Reading text →
From: Fiona Glaser <fiona@x264.com>
Date: Tue, 16 Dec 2008 07:02:49 +0000 (-0800)
Subject: More macroblock_cache optimizations
X-Git-Url: https://granicus.if.org/sourcecode?a=commitdiff_plain;h=8e5d63a544efb6eb0f6677f718033f049c1ccd56;p=libx264

More macroblock_cache optimizations
Patch partially by Loren Merritt
---

diff --git a/common/macroblock.c b/common/macroblock.c
index bf2fe496..d4ed3784 100644
--- a/common/macroblock.c
+++ b/common/macroblock.c
@@ -923,15 +923,16 @@ void x264_prefetch_fenc( x264_t *h, x264_frame_t *fenc, int i_mb_x, int i_mb_y )
 
 static NOINLINE void copy_column8( uint8_t *dst, uint8_t *src )
 {
+    // input pointers are offset by 4 rows because that's faster (smaller instruction size on x86)
     int i;
-    for(i=0; i<8; i++)
+    for( i = -4; i < 4; i++ )
         dst[i*FDEC_STRIDE] = src[i*FDEC_STRIDE];
 }
 
 static void ALWAYS_INLINE x264_macroblock_load_pic_pointers( x264_t *h, int i_mb_x, int i_mb_y, int i)

Information →
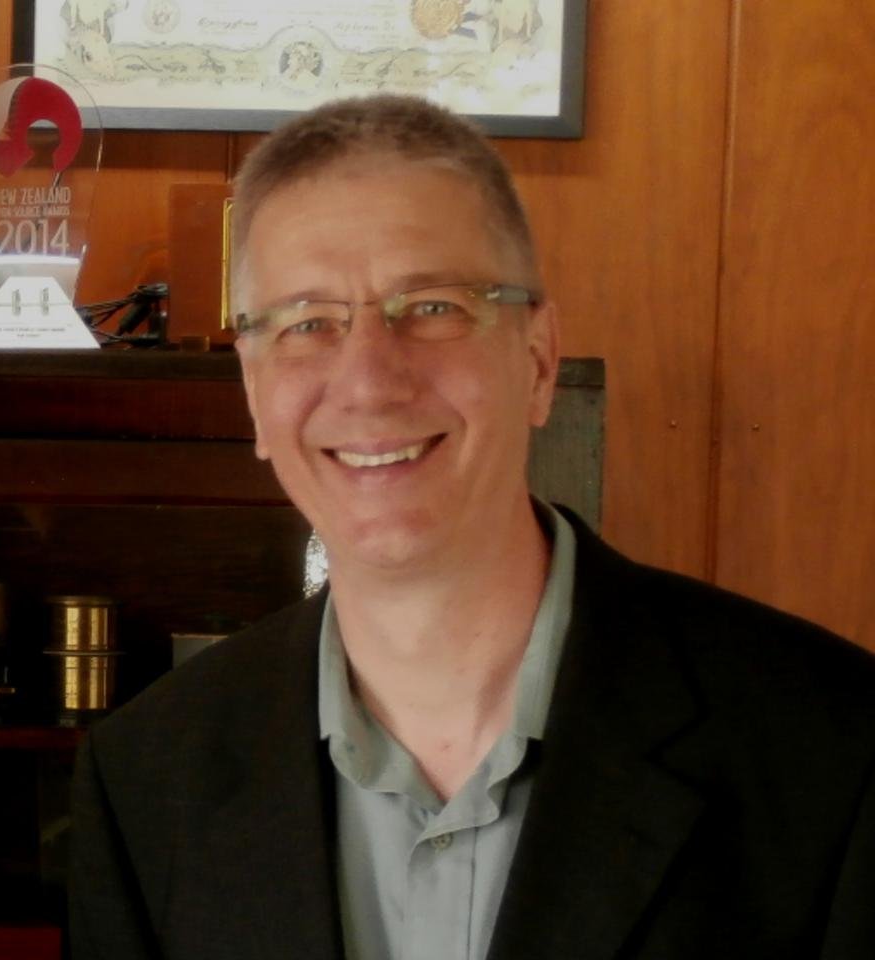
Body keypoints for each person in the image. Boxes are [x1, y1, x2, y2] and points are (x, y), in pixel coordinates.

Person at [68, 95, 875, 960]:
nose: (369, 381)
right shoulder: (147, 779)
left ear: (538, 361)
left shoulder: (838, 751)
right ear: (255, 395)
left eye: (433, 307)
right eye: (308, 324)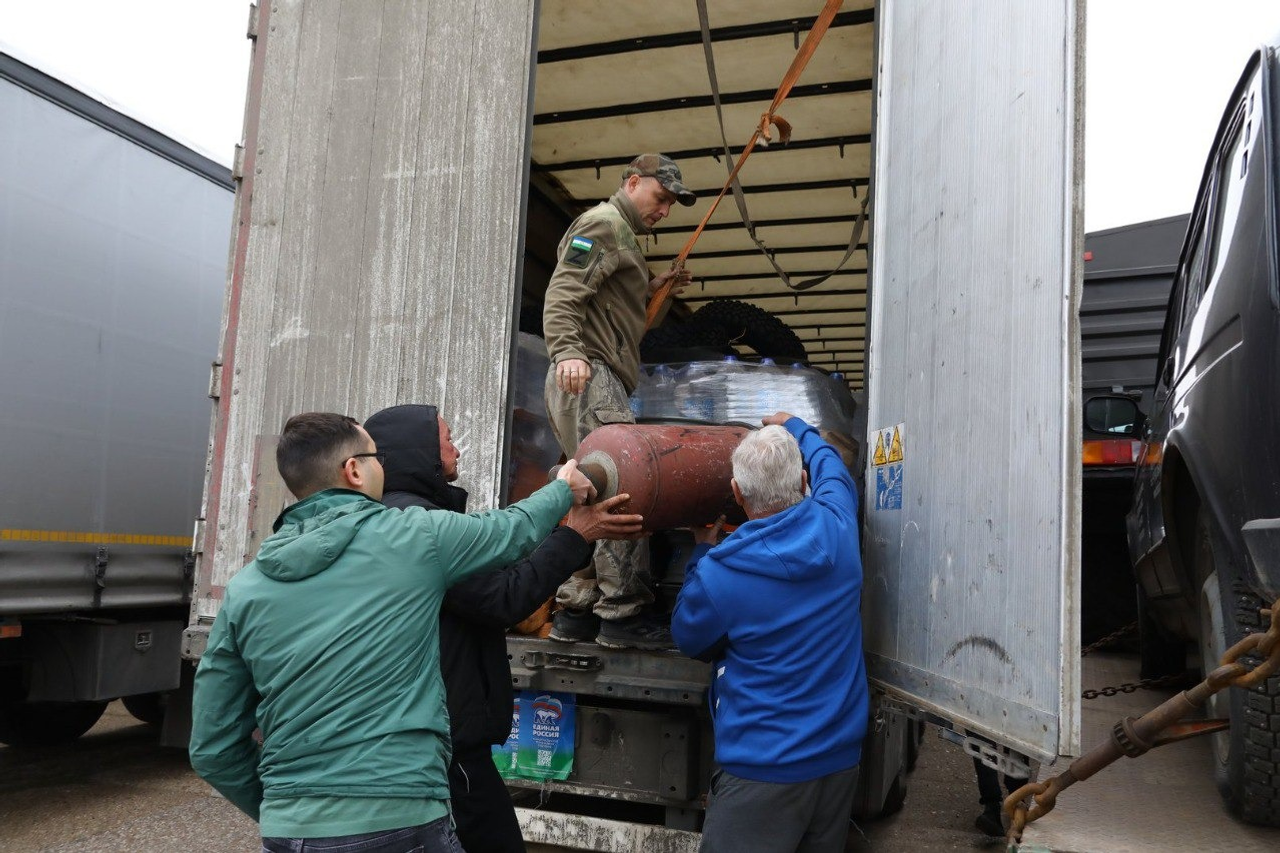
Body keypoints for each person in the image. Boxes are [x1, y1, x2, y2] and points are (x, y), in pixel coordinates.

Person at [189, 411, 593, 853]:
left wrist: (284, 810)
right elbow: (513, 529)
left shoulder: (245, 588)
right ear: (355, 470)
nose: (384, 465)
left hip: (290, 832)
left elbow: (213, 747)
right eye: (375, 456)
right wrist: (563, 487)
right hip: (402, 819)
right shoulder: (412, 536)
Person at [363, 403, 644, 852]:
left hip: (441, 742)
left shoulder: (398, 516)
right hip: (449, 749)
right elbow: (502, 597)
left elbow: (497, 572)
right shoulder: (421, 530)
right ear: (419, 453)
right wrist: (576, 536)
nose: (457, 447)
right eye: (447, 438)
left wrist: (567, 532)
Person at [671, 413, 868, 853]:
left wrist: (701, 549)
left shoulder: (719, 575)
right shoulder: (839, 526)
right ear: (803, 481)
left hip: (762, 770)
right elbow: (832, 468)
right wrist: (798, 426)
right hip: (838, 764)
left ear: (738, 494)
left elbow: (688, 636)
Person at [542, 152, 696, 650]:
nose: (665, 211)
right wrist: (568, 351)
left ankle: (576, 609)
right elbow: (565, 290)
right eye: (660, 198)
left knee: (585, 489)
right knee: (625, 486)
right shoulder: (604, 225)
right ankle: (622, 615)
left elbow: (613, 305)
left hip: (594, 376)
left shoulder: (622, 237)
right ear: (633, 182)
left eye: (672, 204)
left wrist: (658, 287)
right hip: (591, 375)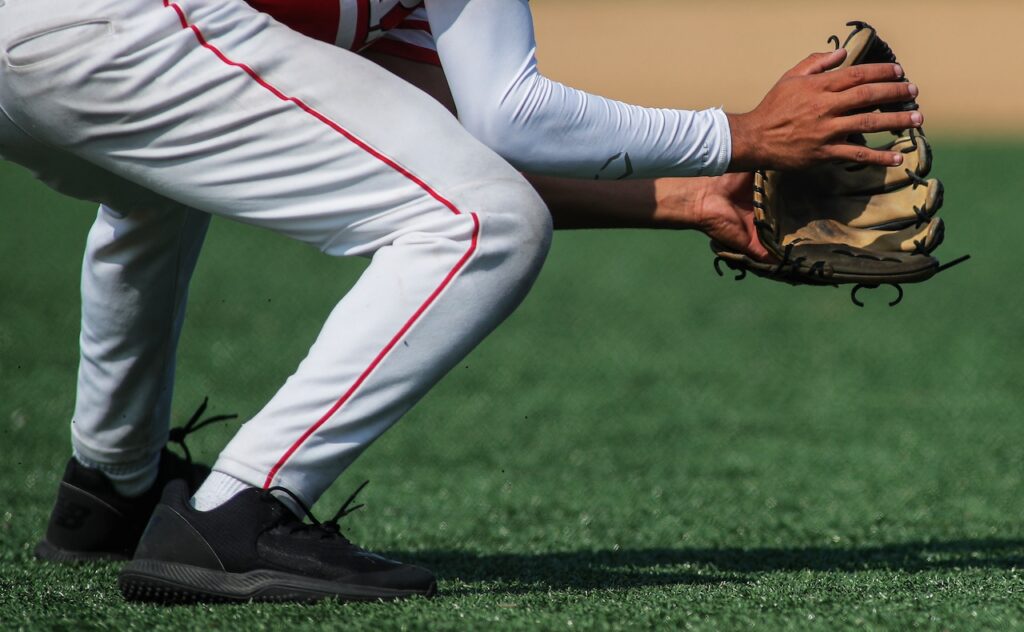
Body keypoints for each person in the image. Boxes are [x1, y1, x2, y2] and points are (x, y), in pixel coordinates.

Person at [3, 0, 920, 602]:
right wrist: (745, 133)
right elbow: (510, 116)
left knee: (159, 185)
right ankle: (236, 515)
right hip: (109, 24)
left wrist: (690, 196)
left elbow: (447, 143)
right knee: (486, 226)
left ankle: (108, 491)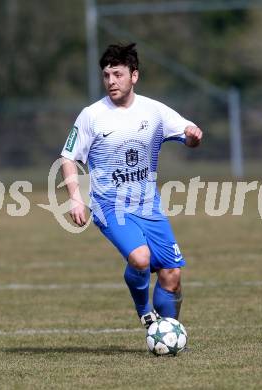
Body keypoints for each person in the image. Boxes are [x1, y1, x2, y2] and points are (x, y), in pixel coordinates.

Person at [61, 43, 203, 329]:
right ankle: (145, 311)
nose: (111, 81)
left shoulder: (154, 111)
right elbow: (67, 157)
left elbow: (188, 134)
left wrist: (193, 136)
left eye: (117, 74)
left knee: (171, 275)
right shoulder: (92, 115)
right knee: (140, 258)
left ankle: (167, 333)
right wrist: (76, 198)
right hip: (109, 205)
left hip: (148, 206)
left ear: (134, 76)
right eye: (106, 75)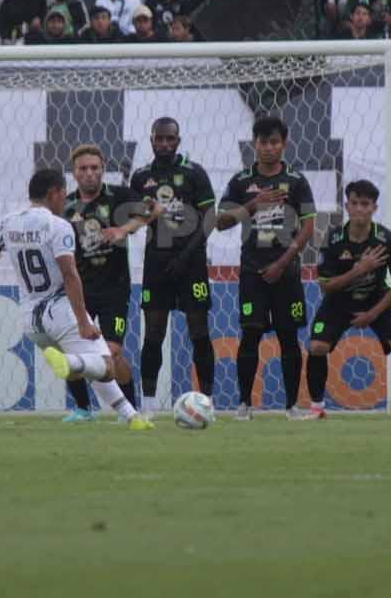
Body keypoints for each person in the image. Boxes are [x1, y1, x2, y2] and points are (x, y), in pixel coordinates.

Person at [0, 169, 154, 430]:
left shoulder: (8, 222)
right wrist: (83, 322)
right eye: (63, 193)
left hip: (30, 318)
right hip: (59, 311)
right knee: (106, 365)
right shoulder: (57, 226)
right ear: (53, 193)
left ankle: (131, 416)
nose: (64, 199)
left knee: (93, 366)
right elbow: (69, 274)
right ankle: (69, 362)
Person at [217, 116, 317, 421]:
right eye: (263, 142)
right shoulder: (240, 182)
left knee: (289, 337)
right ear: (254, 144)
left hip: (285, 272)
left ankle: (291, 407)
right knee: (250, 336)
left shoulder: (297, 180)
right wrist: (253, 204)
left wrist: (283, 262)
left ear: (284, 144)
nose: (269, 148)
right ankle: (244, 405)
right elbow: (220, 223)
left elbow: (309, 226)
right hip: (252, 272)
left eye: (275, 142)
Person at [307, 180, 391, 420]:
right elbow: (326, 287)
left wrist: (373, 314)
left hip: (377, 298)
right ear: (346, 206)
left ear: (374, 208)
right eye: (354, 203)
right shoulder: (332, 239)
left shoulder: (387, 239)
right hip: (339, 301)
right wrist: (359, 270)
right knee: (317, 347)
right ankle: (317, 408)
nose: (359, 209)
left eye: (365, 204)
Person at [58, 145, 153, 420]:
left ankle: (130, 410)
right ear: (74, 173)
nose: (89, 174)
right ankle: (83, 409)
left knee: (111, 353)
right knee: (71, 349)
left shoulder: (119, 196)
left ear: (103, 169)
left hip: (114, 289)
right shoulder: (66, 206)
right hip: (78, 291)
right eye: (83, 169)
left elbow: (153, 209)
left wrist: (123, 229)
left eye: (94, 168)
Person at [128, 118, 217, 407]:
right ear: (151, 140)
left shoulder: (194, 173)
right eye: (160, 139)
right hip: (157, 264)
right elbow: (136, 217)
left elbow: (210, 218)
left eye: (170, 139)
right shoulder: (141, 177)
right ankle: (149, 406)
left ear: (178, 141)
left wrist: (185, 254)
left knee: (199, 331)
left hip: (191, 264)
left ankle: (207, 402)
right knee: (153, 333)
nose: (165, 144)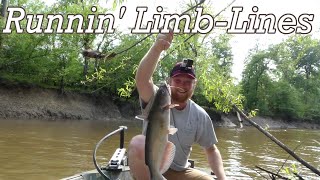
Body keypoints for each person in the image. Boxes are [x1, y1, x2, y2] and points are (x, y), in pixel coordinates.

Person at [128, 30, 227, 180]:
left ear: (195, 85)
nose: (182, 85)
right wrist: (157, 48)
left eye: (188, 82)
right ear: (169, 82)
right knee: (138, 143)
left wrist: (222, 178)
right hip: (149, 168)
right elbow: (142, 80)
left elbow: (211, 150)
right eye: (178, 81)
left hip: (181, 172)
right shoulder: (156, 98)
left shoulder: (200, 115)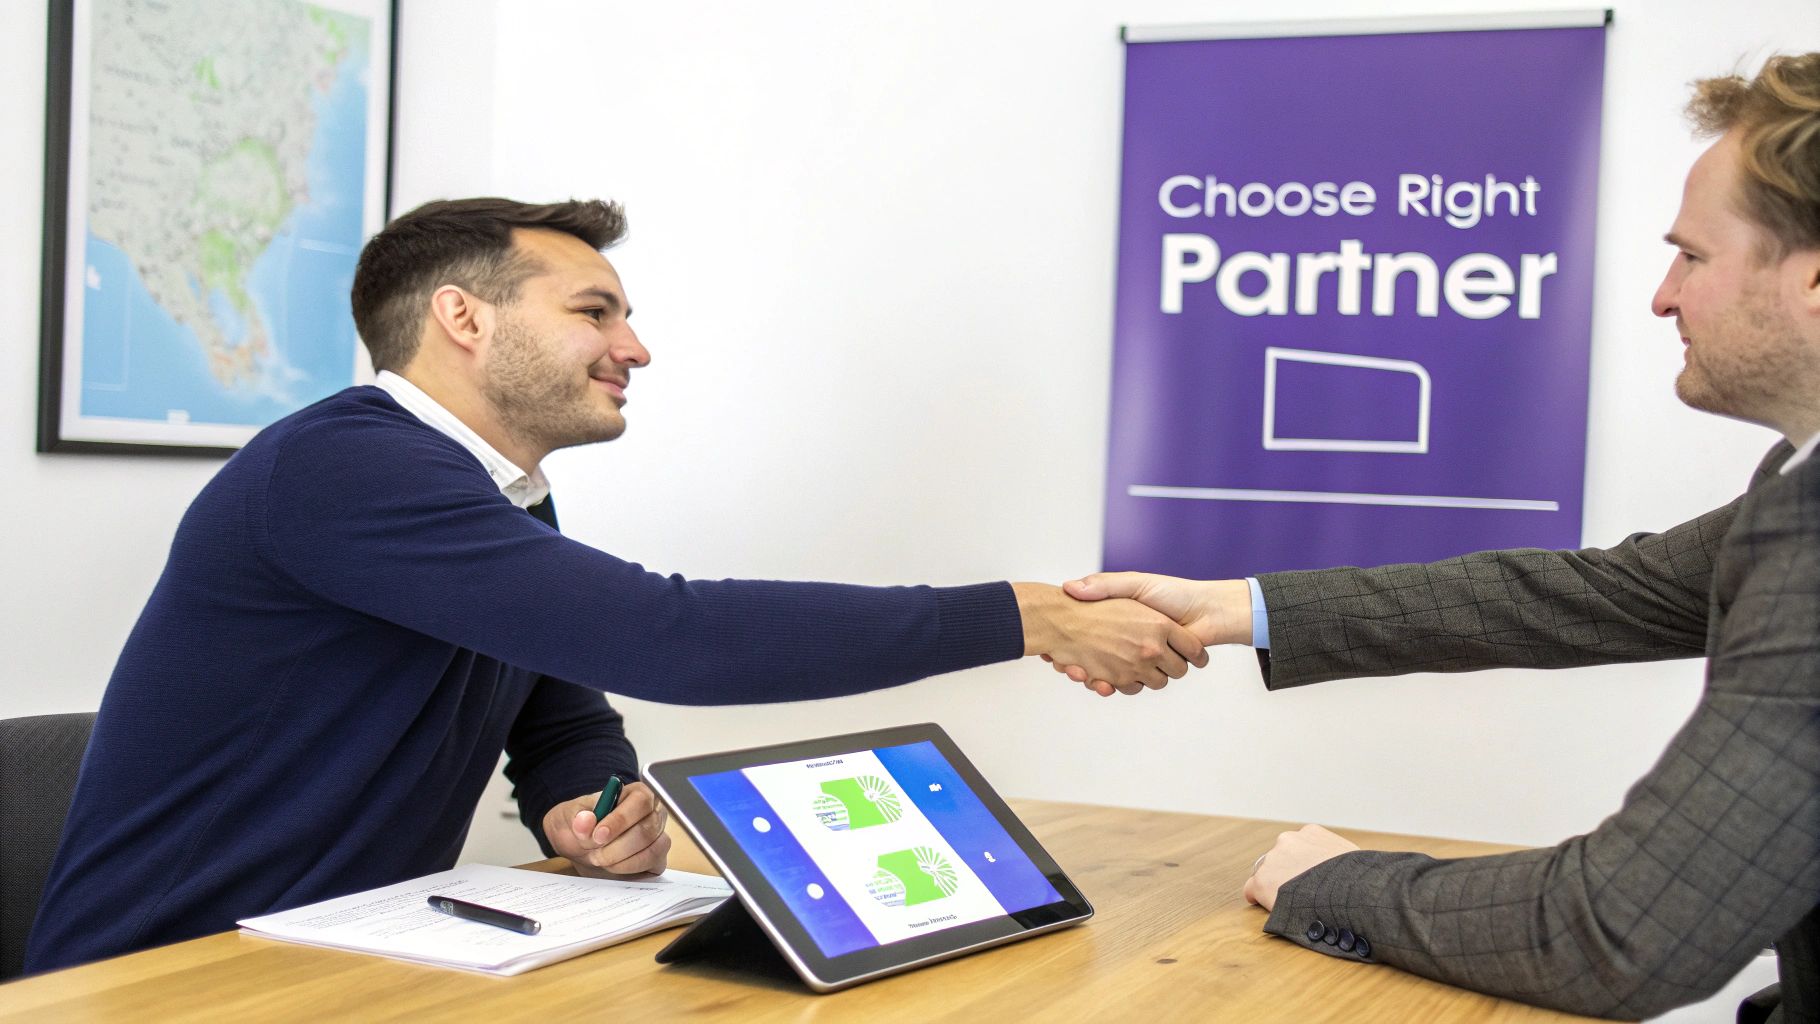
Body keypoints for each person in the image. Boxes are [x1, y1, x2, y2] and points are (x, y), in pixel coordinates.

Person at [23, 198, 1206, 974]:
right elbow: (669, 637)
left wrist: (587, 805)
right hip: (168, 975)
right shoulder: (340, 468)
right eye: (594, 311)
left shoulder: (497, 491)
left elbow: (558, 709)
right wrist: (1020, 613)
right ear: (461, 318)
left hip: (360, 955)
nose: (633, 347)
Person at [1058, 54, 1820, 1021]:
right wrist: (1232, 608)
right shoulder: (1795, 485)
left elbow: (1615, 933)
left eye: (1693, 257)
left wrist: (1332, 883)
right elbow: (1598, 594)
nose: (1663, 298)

Explore the material →
1. Reproduce the portion of the patch that begins at the words "diff --git a/common/macroblock.c" and ends after the words "uint8_t *src )".
2. List every function whose signature, including its parameter list, appears in the patch.

Numbered responses →
1.
diff --git a/common/macroblock.c b/common/macroblock.c
index bf2fe496..d4ed3784 100644
--- a/common/macroblock.c
+++ b/common/macroblock.c
@@ -923,15 +923,16 @@ void x264_prefetch_fenc( x264_t *h, x264_frame_t *fenc, int i_mb_x, int i_mb_y )
 
 static NOINLINE void copy_column8( uint8_t *dst, uint8_t *src )

2. x264_prefetch_fenc, copy_column8, x264_macroblock_load_pic_pointers